- _Text block_
--------------------------------------------------
A brief investigation of card shuffling techniques

2024-01-07

Introduction

In playing card games with my daughter, I've come to wonder how I can reshuffle the cards with a minimum of effort, so I decided to do a brief investigation of the qualities of the different shuffling techniques.

Techniques

There are four techniques I looked at: overhand, over-under, pile, and riffle shuffling.

About the visualizations

Each technique, and some combinations of techniques, has an associated visualization. The background of the visualization shows two histograms. The colored histogram shows, for each card in the original deck, where in the new deck it's likely to end up. The dot in each column shows how likely that card is to end up before or after cards that it was before or after in the original deck. If the dot is at the bottom, the card is very likely to still be after any cards that it was originally after, and before any cards that it was originally before. If the dot is at the top, the card is very likely to be before any cards it was originally after, and after any cards it was originally before. If the dot is in the middle, the card is about equally likely to be before or after cards that it was originally before or after. The foreground of the visualization shows a single, archetypical example of the shuffle, chosen to have characteristics similar to the average statistics for the shuffle.

Overhand shuffling (visualize)

In overhand shuffling, you repeatedly strip off small groups of cards from the top of the deck, stacking each group on the next to form the shuffled deck. Typically, you'll get five to ten groups in a shuffle. The top group from the original deck becomes the bottom group of the new deck, while the bottom group from the original deck sits on top of the new deck, but within each group the order is the same as in the original deck. In other words, the order of the groups is reversed but the order within groups is preserved. The technique is functionally equivalent to the Hindu shuffle, but seems a bit more ergonomic.

Because each group contains about five to ten cards whose order relative to each other is not changed, overhand shuffling is not good for breaking up runs of cards. In fact, you need dozens of overhand shuffles before the deck will start to look random, but it's one of the faster shuffles and can be effective when combined with other techniques.

Over-under shuffling (visualize)

Over-under shuffling is a technique I either invented or picked up from somewhere. I don't know if it has a name, but it's somewhat similar to overhand shuffling. You pick up the deck in one hand and drop groups of cards from the top into the other hand on edge, alternating dropping the cards on "top" of the new deck (on one side) and on the "bottom" of the new deck (on the other side). The top group from the original deck becomes the middle of the new deck, the second group sits next to it, above or below, the third group sits next to it on the other side, and so on. The bottom group sits either on the top or bottom of the new deck. Even though dropping the second group on the bottom is equivalent to simply making the first group bigger, and thus it seems intuitively better to always drop it on the top instead to break up the card sequence better, simulations show that it's best to choose at random whether you'll drop the second group on the top or bottom.
--------------------------------------------------
Dataset records:
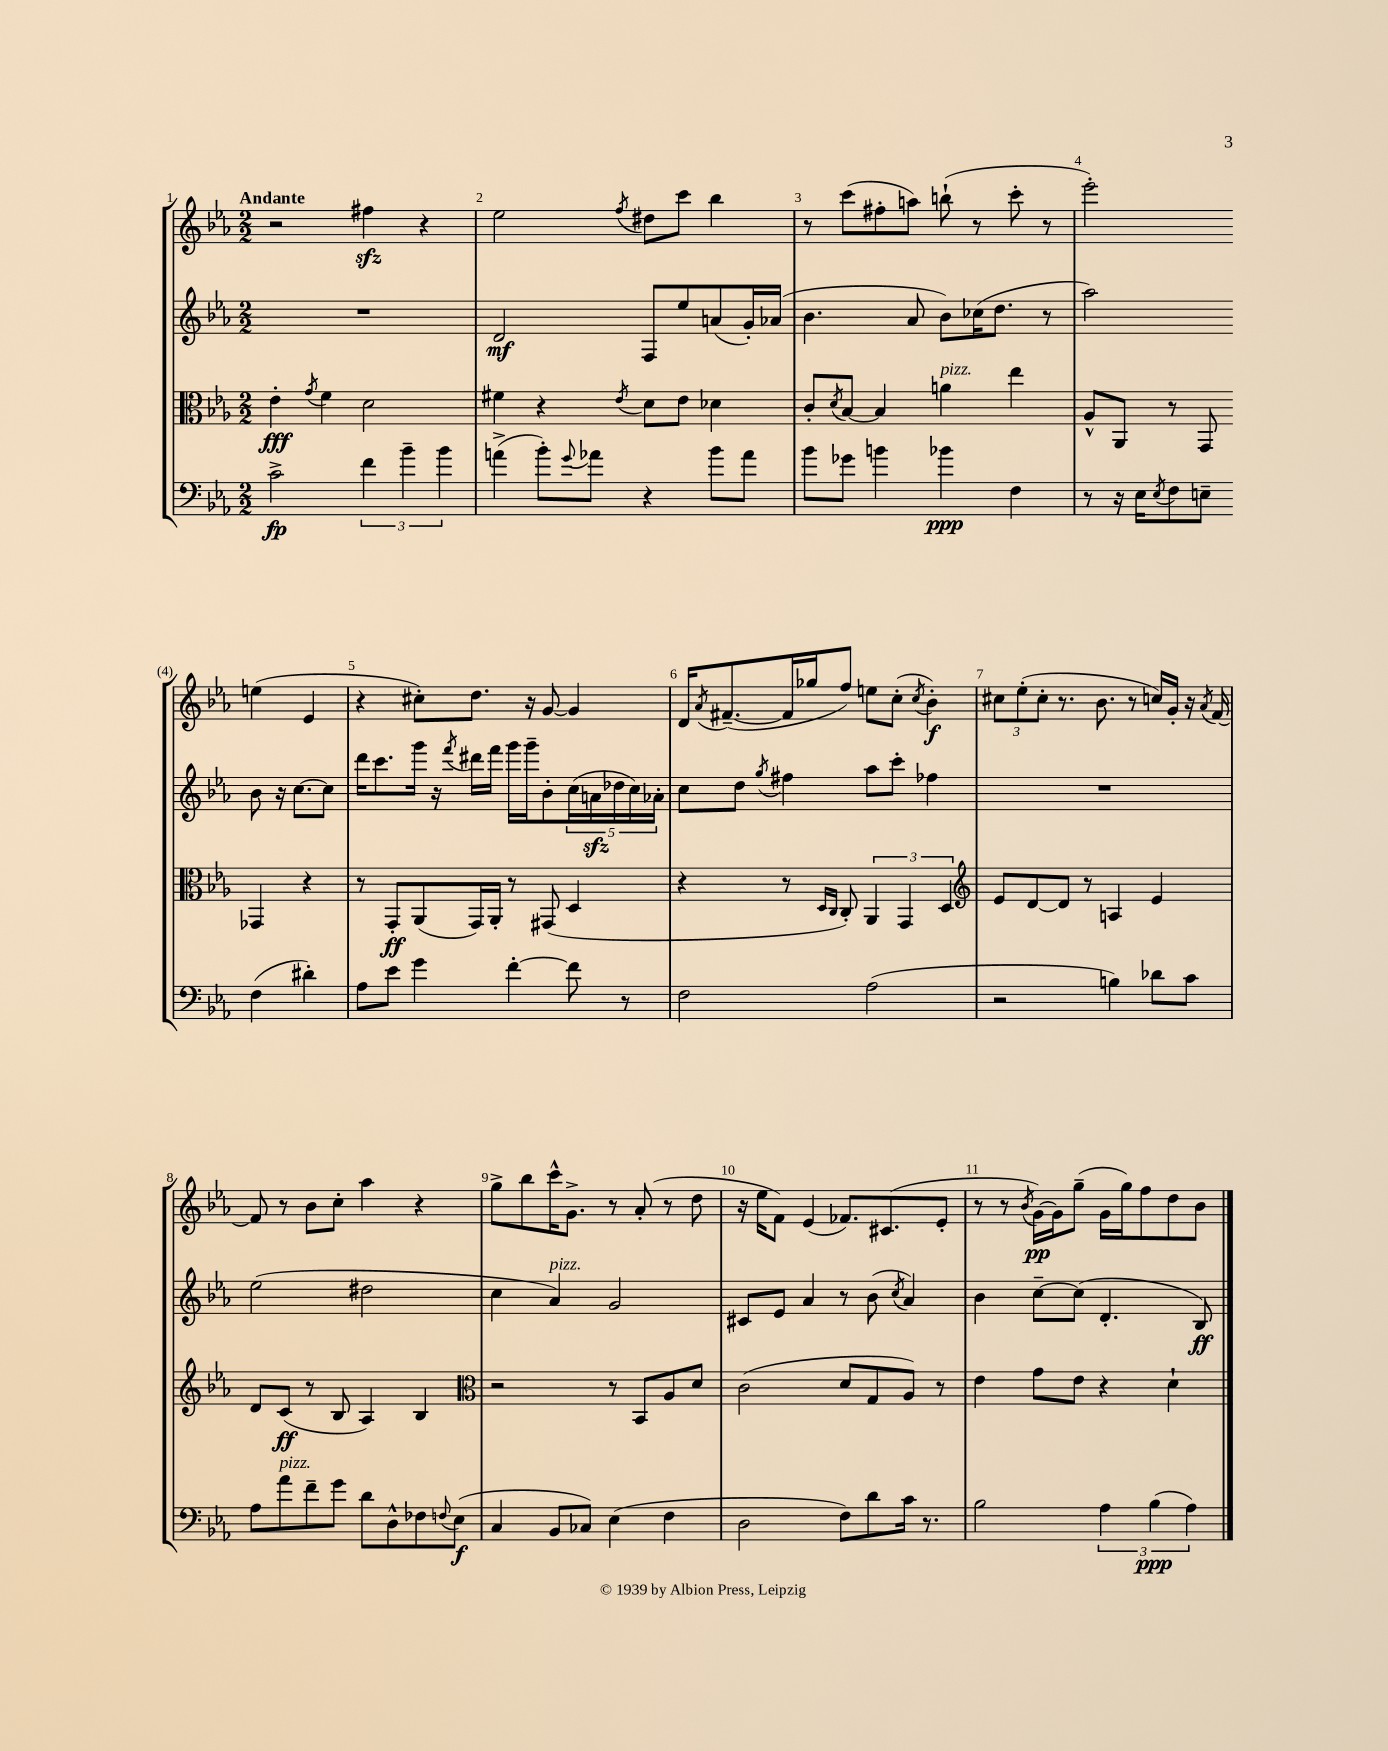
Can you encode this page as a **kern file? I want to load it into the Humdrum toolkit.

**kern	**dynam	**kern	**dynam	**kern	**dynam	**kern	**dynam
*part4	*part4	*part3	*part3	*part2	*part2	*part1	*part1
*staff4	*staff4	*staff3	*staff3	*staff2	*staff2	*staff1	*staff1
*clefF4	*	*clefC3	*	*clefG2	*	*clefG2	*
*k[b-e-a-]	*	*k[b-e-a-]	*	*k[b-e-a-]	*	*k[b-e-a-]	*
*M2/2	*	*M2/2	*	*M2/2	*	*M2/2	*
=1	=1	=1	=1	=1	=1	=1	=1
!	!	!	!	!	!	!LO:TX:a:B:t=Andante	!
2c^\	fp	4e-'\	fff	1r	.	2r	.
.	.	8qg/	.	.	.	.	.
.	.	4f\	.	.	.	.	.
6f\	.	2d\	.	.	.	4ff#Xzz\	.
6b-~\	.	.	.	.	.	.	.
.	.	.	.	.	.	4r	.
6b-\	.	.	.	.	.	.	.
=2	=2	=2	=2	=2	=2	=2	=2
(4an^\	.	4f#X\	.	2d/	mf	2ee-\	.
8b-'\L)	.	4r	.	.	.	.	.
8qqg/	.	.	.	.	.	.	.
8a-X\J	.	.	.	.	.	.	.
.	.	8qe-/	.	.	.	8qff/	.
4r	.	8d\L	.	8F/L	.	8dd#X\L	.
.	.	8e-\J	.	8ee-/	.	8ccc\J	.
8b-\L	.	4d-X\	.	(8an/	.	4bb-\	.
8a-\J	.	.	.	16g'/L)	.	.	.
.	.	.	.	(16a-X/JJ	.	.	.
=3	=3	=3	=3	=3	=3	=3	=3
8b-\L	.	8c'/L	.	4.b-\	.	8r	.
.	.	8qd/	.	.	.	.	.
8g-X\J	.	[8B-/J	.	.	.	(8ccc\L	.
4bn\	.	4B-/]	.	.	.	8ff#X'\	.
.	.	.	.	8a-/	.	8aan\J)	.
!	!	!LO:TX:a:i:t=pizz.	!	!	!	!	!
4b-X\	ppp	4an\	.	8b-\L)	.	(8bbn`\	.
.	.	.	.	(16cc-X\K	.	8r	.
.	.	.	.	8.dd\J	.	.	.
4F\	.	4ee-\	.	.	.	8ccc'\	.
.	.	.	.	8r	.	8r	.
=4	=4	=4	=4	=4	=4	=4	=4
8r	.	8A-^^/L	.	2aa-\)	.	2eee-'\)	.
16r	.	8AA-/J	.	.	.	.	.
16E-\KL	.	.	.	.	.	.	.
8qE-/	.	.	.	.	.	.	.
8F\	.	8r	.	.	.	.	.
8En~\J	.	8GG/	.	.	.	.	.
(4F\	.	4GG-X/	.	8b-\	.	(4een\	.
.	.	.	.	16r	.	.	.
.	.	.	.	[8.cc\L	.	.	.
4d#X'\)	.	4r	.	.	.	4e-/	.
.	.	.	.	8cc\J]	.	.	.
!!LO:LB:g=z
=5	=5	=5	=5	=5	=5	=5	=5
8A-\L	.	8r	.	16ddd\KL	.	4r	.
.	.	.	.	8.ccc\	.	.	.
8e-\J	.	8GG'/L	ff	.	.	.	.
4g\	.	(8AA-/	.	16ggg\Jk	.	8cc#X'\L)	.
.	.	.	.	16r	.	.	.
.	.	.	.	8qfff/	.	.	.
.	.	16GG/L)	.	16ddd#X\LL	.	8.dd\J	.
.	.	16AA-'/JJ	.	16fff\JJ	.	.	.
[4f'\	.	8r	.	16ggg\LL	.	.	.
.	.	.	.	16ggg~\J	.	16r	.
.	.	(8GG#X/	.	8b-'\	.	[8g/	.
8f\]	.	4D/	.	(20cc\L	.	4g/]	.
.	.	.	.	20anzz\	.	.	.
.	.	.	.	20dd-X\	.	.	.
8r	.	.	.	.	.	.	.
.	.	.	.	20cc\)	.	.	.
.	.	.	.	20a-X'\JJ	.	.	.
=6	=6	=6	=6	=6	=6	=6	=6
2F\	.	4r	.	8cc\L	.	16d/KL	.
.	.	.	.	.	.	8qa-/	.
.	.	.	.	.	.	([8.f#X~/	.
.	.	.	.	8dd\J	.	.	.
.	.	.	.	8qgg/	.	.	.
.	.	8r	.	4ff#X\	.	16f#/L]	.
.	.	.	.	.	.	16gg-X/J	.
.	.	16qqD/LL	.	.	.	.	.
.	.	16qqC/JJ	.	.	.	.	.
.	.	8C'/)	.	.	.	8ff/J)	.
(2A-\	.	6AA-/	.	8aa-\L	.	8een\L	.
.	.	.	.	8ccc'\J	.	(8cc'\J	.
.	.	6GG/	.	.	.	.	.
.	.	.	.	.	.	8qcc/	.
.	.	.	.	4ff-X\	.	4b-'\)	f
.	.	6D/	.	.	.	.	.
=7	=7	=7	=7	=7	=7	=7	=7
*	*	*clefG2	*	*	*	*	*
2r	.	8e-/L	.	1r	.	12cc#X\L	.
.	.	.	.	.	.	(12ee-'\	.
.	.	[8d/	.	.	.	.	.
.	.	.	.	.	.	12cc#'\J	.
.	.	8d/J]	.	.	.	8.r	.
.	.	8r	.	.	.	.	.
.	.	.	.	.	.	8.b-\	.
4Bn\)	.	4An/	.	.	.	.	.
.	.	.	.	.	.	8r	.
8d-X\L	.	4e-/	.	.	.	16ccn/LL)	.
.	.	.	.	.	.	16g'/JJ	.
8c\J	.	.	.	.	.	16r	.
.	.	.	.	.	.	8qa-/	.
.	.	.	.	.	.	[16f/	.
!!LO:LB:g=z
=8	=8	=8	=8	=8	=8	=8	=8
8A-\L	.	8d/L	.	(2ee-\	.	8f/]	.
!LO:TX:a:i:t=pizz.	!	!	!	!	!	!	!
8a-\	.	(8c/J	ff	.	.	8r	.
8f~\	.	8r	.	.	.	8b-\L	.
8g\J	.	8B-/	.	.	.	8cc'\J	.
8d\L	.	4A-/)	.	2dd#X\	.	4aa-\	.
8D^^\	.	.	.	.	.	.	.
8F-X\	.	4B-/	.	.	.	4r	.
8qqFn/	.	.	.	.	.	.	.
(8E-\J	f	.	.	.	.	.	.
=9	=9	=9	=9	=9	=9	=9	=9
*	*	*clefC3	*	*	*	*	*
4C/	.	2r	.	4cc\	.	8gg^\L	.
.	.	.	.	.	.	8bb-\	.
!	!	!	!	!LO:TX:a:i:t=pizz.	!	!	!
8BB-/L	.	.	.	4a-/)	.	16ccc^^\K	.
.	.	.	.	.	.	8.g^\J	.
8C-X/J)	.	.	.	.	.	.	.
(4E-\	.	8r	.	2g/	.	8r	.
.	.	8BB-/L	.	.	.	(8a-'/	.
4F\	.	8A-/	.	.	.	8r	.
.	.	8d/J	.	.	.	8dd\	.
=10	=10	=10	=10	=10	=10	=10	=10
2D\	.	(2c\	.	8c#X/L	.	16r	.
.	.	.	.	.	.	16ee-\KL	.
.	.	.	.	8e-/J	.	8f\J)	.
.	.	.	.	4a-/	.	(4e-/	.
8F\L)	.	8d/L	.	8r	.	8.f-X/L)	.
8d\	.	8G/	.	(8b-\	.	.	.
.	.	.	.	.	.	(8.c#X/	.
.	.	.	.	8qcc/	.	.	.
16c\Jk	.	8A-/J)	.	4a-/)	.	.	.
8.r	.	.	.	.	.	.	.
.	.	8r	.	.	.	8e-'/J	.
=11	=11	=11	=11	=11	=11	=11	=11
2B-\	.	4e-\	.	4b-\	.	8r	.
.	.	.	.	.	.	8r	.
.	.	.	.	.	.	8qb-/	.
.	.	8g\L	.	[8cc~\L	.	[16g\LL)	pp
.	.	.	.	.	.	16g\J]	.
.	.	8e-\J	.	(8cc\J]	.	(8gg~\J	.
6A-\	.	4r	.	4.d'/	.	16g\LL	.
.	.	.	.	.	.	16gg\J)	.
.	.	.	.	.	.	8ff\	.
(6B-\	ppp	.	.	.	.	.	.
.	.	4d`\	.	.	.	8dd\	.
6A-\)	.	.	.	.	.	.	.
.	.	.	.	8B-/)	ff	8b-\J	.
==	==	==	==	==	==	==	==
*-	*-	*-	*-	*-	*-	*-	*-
--------------------------------------------------
- _What the task requires_
Pick up the piece on card shuffling techniques after its last sentence and keep writing it.

- _Task response_
Because it's slightly awkward, you'll typically get fewer, larger groups in over-under shuffling than you do in overhand shuffling, resulting in runs being even less broken up, but it outperforms overhand shuffling in other ways, as I'll show later.

Pile shuffling (visualize)

Pile shuffling is what I do when I really want to mix up the deck, such as after a game of Solitaire. I deal the cards into five piles, trying to choose a random pile for each card, and then stack the piles on each other in a random order (visualize) or mush them together (visualize) to create the shuffled deck. Because they're dealt one by one, the cards in each pile are in the reverse order compared to the original deck. The top card of the new deck is a card from near the bottom of the original deck, and vice versa.

Pile shuffling is probably the best simple shuffle you can do, at least in the variant where you stack the piles in a random order. (Mushing the cards together is less effective.) Unfortunately, it's much slower than other techniques, and can be beaten by a combination of simpler, faster shuffles.

Riffle shuffling (visualize)

Riffle shuffling is a common shuffling technique in which the deck is divided into two halves, which are then approximately interleaved. Unless you have great technique and a good deck, the cards won't end up perfectly interleaved. Rather, small groups of cards from either side will be interleaved. Top and bottom cards will end up very near the top and the bottom respectively, while the middle cards will be reordered somewhat. The closer a card is to the middle of the original deck, the more randomly it will be shuffled into the new deck.

Riffle shuffling is an effective technique, but needs to be repeated - canonically, seven times - to really randomize the deck. It also doesn't always work well, mechanically speaking, especially with cards that are too new (or too old?) to riffle nicely. The main problem with riffle shuffling is that it does a poor job of randomizing the top and bottom of the deck; this can be addressed by mixing riffle shuffles with over-under shuffles or sloppy cuts.

Interestingly, a single riffle shuffle of a new deck neatly puts the red cards on top and the black cards on the bottom (visualize).

Cutting the deck (visualize)

Cutting the deck is not a shuffle, but is simply splitting the deck in half, swapping the two piles, and putting them back together. It places the middle cards on the top and bottom, and the top and bottom cards in the middle. It hardly shuffles the deck at all, but is very fast and may combine with other techniques to enhance them. Note, however, that this enhancement effect often relies on the cuts not being perfect! This is discussed more later.

Combinations

No technique is great in and of itself, except pile shuffling, which is slow. Can we combine techniques so that the weaknesses of each technique are countered by the strength of another technique? First we'll need to develop a way to measure how well shuffled a deck is before we can judge which combinations work best.

Quantifying a Shuffle

After shuffling the deck, how can we know it's good? I'm sure there is some accurate and complicated statistical theory about this, but I developed a few metrics of my own which I'll use instead.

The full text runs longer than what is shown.